El viejo molinero nos condujo al primer piso por una pequena escalera de mano de madera, en la que faltaban dos o tres barrotes. Corrio hacia un cesto de mimbre, de donde saco una calabaza de aguardiente y tres cubiletes.
– Aqui hay menos polvo -nos dijo sonriente-. Bebamos un trago.
En aquella estancia grande y oscura, el suelo estaba casi por completo cubierto de pequenos guijarros que evocaban las «bolitas de jade» de las que el Cuatrojos nos habia hablado. Como en la planta baja, no habia sillas, ni taburetes, ni los muebles habituales en una vivienda, solo una gran cama arrimada a una pared forrada con una piel de leopardo o de pantera, negra y tornasolada, de la que colgaba un instrumento de musica, una especie de viola de bambu con tres cuerdas.
El viejo molinero nos invito a sentarnos en aquel unico lecho, un lecho que habia dejado un doloroso recuerdo y grandes habones rojos en nuestro predecesor, el Cuatrojos.
Lance una mirada a mi interprete, que evidentemente tenia tanto miedo de resbalar con los guijarros que estuvo a punto de ponerse en cuclillas.
– ?No prefiere que nos instalemos fuera? -farfullo Luo, que perdia la calma por primera vez-. Aqui esta muy oscuro.
– No se preocupe.
El anciano encendio una lampara de petroleo y la puso en mitad de la cama. Como no habia bastante combustible dentro, fue a buscarlo. Regreso enseguida con una calabaza llena de aceite. Derramo la mitad en la lampara y dejo la calabaza sobre la cama, junto a la que contenia el aguardiente. Encaramados los tres en el lecho, sentados sobre los talones alrededor de la lampara de petroleo, bebimos un cubilete de aguardiente. A pocos centimetros de mi, la manta estaba enrollada, hecha un amasijo informe en un rincon de la cama, con alguna ropa sucia. Mientras bebia, senti que los pequenos insectos trepaban, bajo mi pantalon, a lo largo de una de mis piernas. Cuando introduje discretamente mi mano, pese al protocolo que imponia mi estatuto oficial, me senti de pronto agredido en la otra pierna. Tuve rapidamente la impresion de que aquellos innumerables y adorables animalitos se reunian en mi cuerpo, encantados de cambiar de plato, encantados del nuevo festin que mis venas les ofrecian. La imagen furtiva de la gran marmita paso ante mis ojos, una marmita donde las ropas del Cuatrojos subian, bajaban, giraban en el agua hirviendo, entre burbujas negras, y acababan cediendo su lugar a mi nueva chaqueta Mao.
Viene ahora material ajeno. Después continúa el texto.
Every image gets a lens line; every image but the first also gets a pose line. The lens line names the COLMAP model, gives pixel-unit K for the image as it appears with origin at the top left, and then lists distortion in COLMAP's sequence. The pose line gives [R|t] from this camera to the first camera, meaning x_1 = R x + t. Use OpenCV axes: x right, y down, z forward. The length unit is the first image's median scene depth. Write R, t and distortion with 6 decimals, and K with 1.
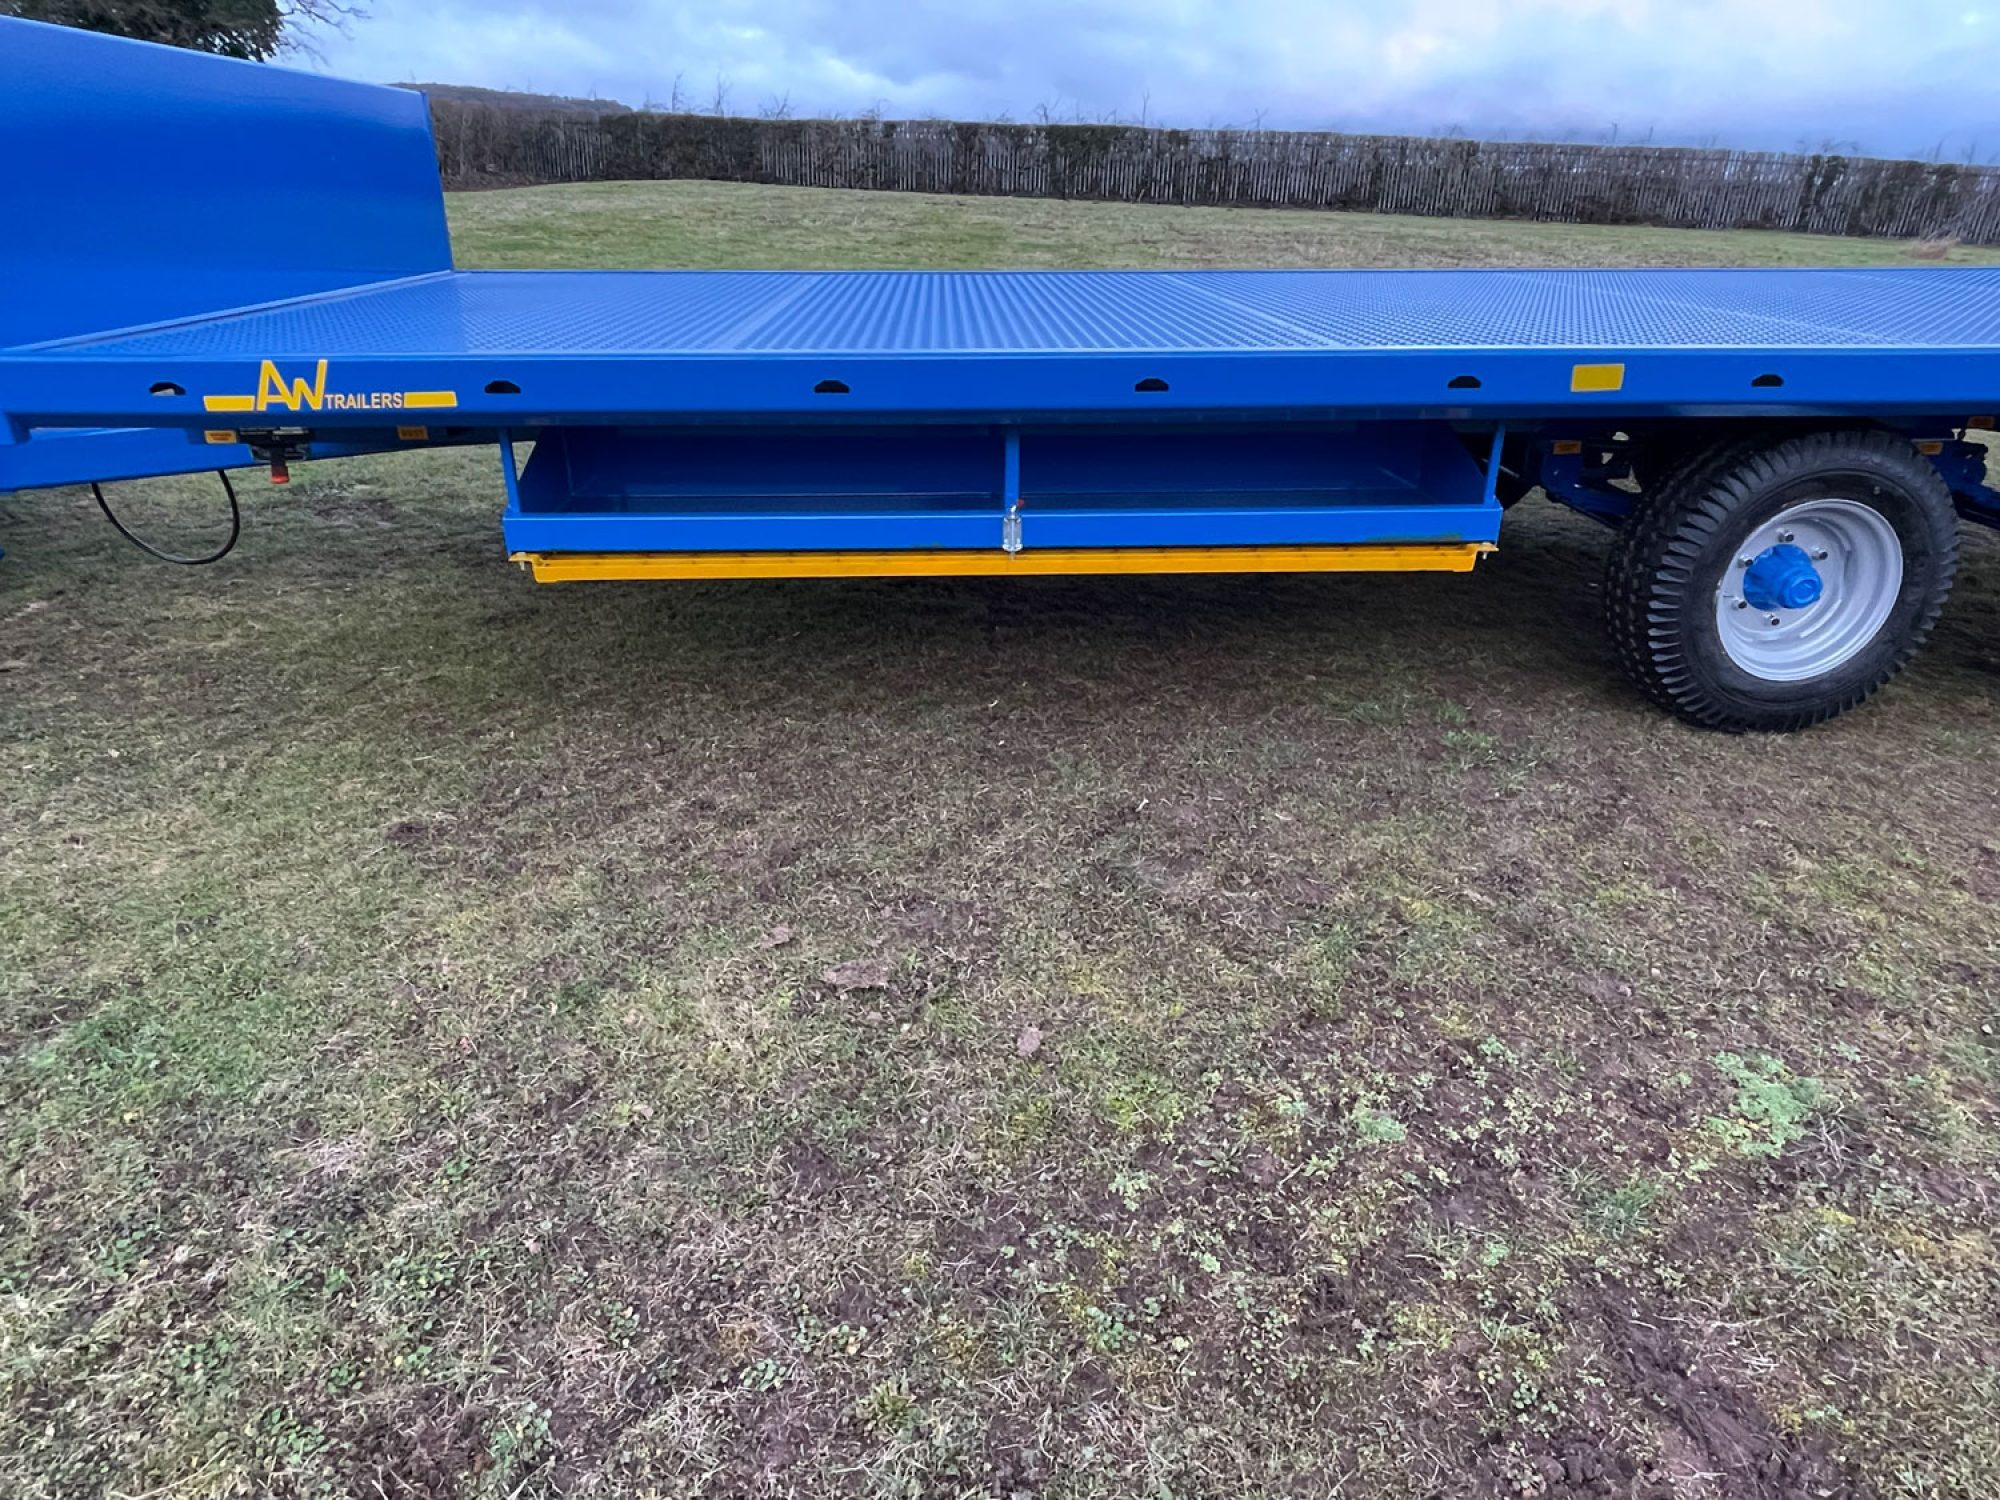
lens RADIAL K [[1250.1, 0, 1016.6], [0, 1250.1, 756.0], [0, 0, 1]] dist [-0.006802, 0.001435]
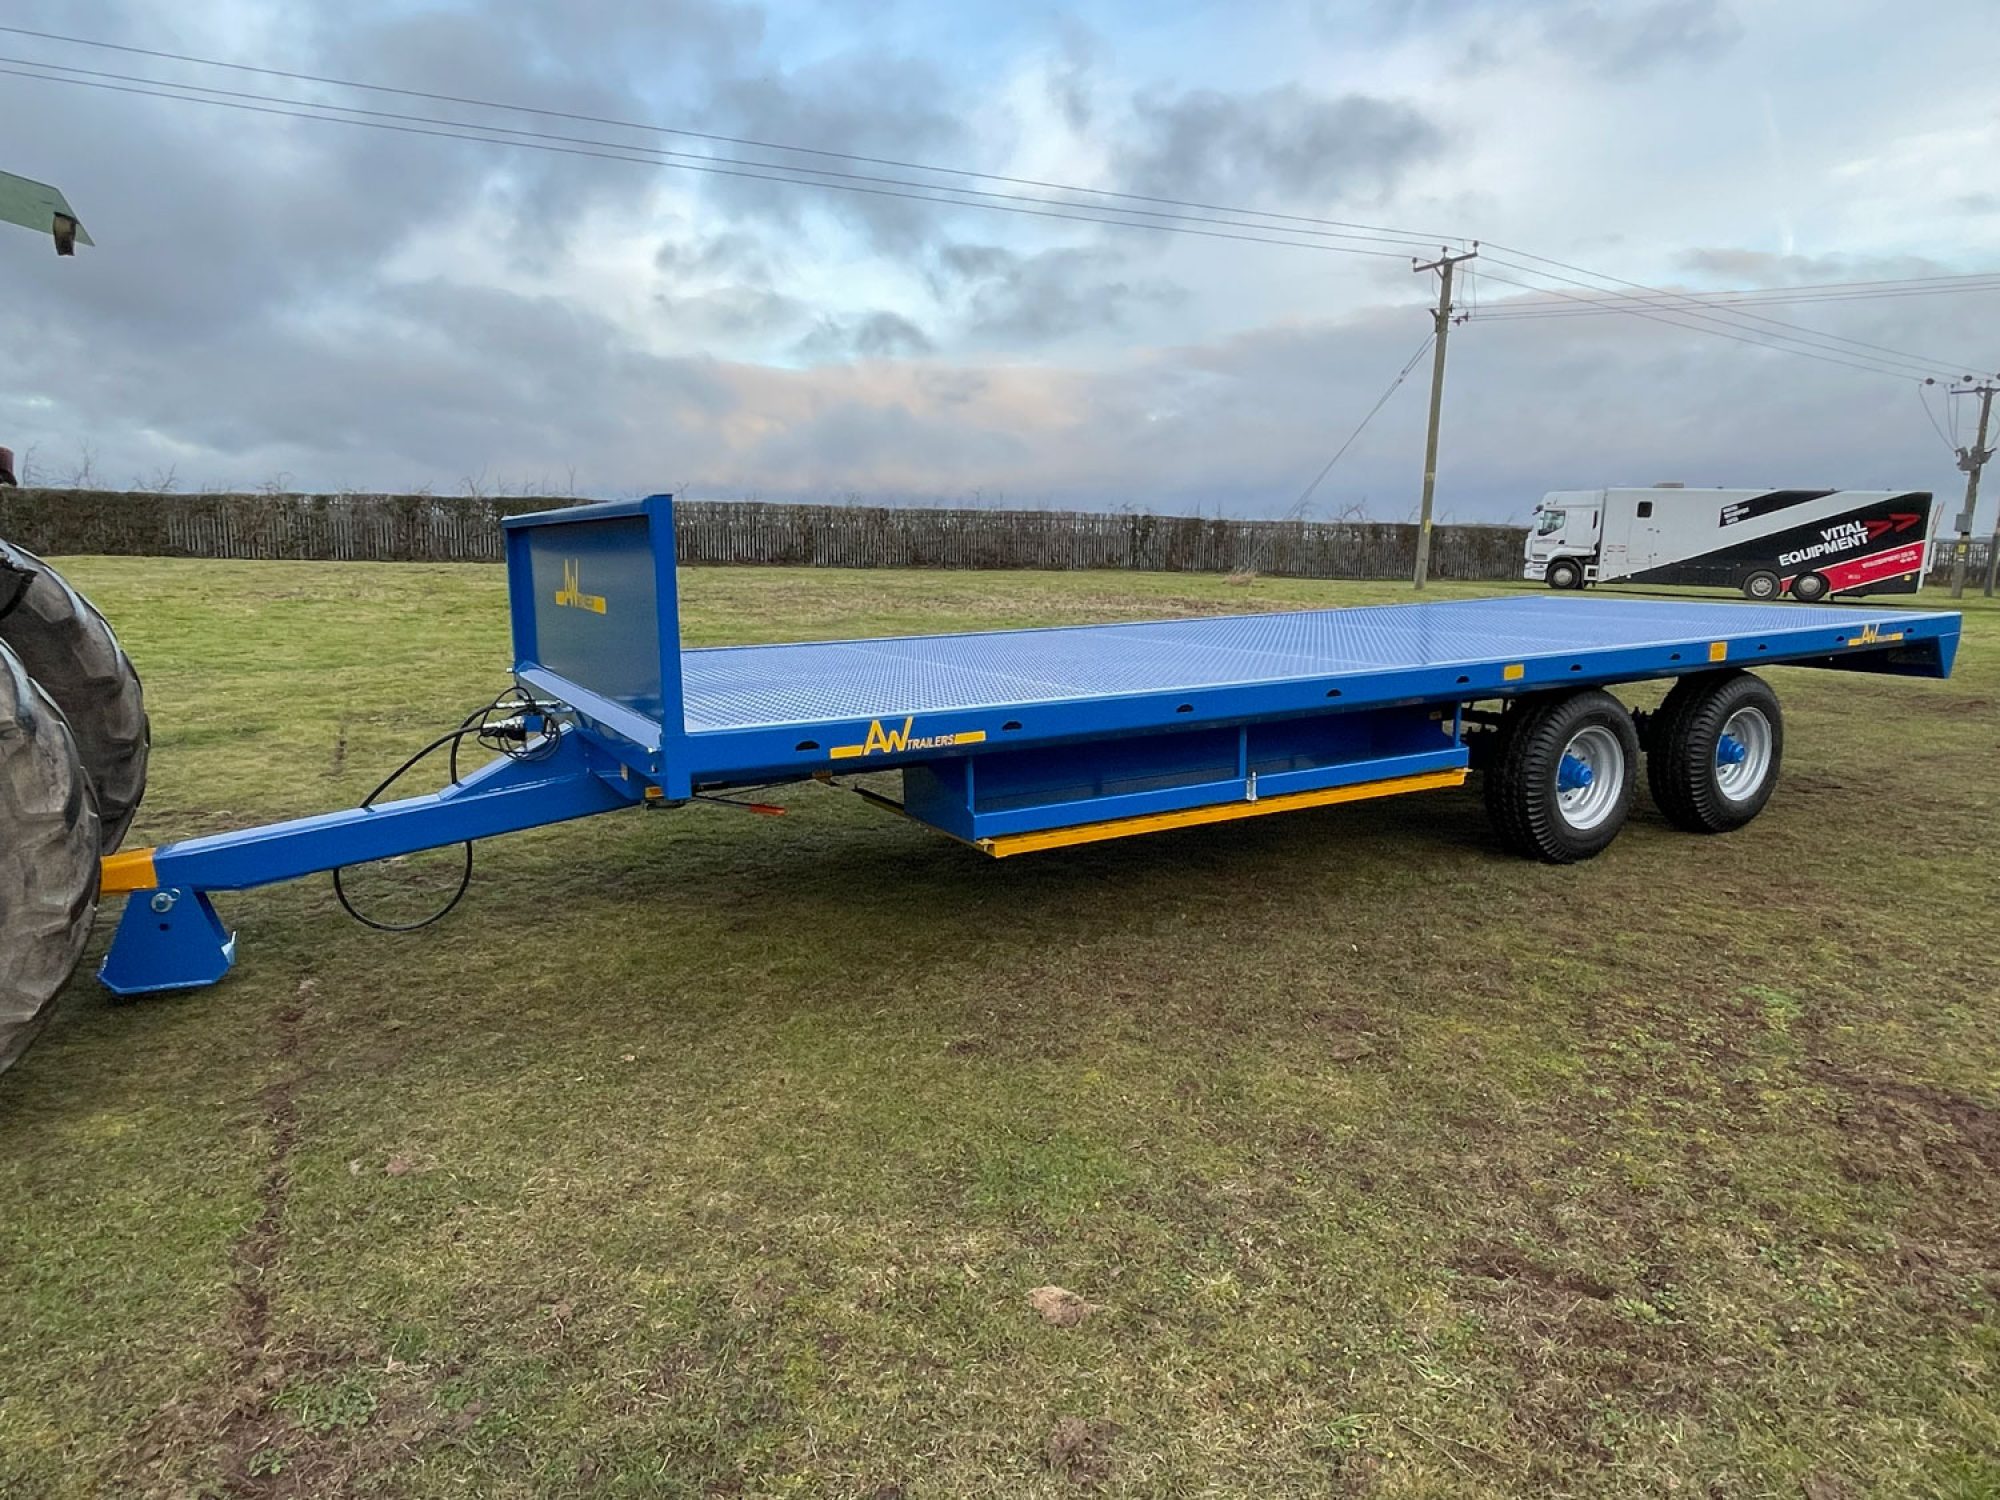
lens RADIAL K [[1250.1, 0, 1005.1], [0, 1250.1, 753.4], [0, 0, 1]] dist [-0.006802, 0.001435]
pose [[0.895322, -0.093903, 0.435409, -0.796881], [0.202830, 0.956245, -0.210846, 0.039158], [-0.396559, 0.277089, 0.875193, -0.226195]]
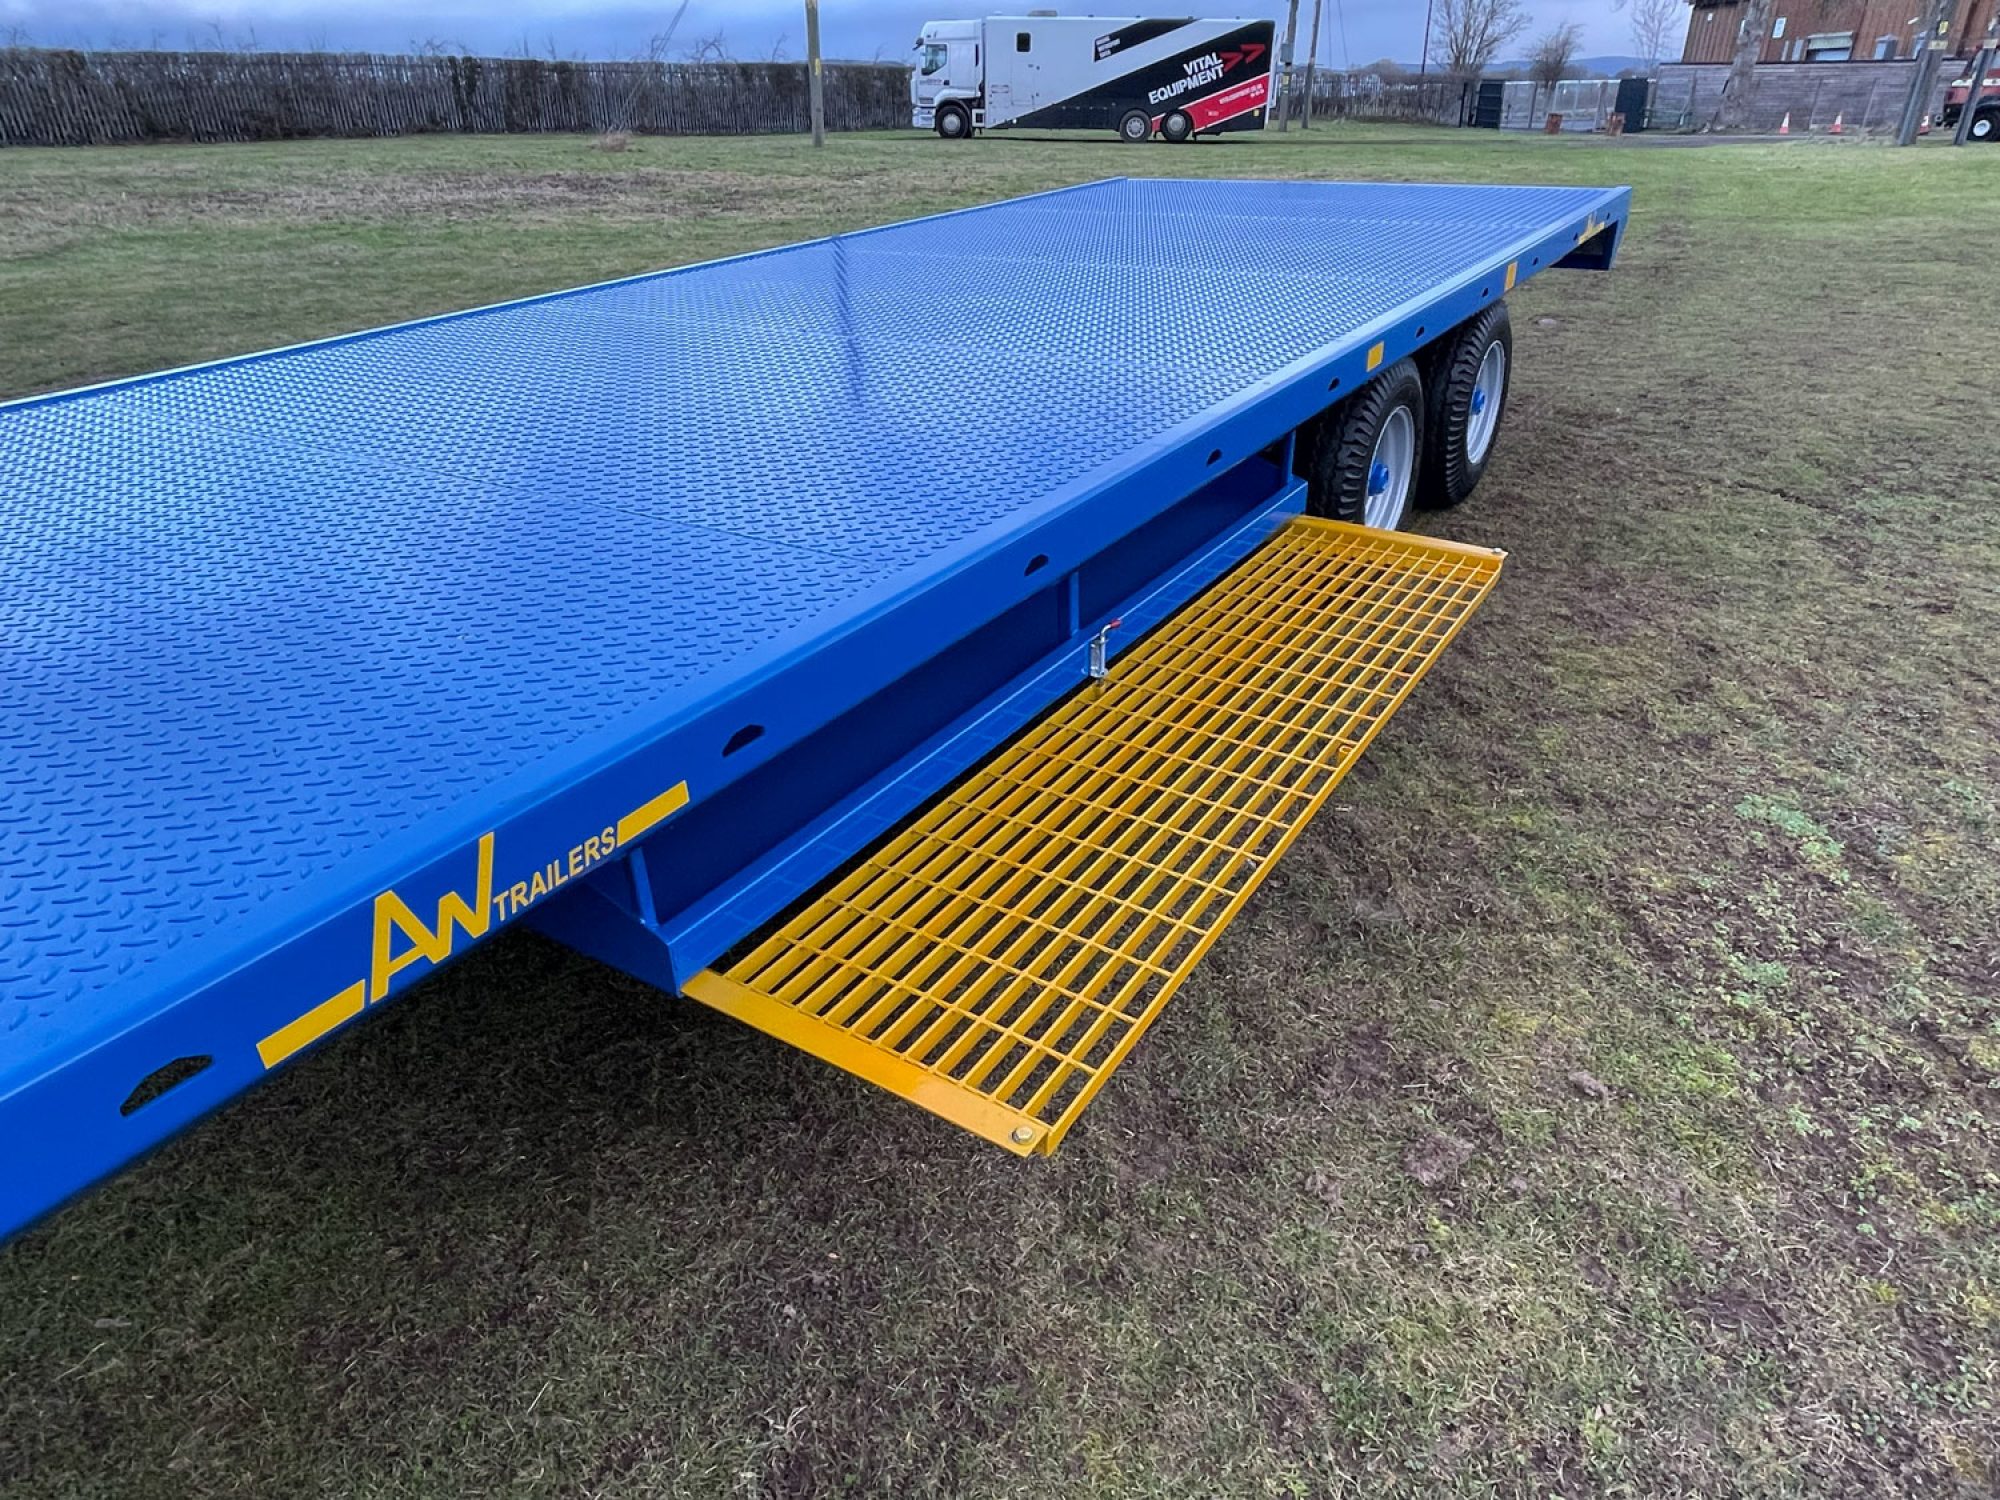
lens RADIAL K [[1250.1, 0, 1011.7], [0, 1250.1, 763.0], [0, 0, 1]] dist [-0.006802, 0.001435]
pose [[0.584125, -0.418495, 0.695456, -0.552360], [0.368787, 0.900120, 0.231903, -0.275554], [-0.723045, 0.121015, 0.680119, 0.380059]]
El viejo molinero nos dejo solos un momento, atacados por los piojos, y regreso con un plato, un pequeno bol y tres pares de palillos. Los puso junto a la lampara y volvio a sentarse en la cama.
Ni Luo ni yo habiamos imaginado, ni por un solo segundo, que el viejo se atreveria a hacernos la jugarreta que le habia hecho al Cuatrojos. Era demasiado tarde. El plato, frente a nosotros, estaba lleno de pequenos guijarros anodinos, pulidos, en una gama de gris y de verde, y en el bol solo habia un agua limpida, que la luz de la lampara de petroleo hacia diafana. En el fondo del bol, algunos gruesos granos cristalizados nos permitieron comprender que se trataba de la salsa de sal. Mis invasores piojos seguian ampliando su campo de accion, habian conseguido penetrar bajo mi gorra y sentia que mis cabellos se erizaban bajo el intolerable picor de mi cuero cabelludo.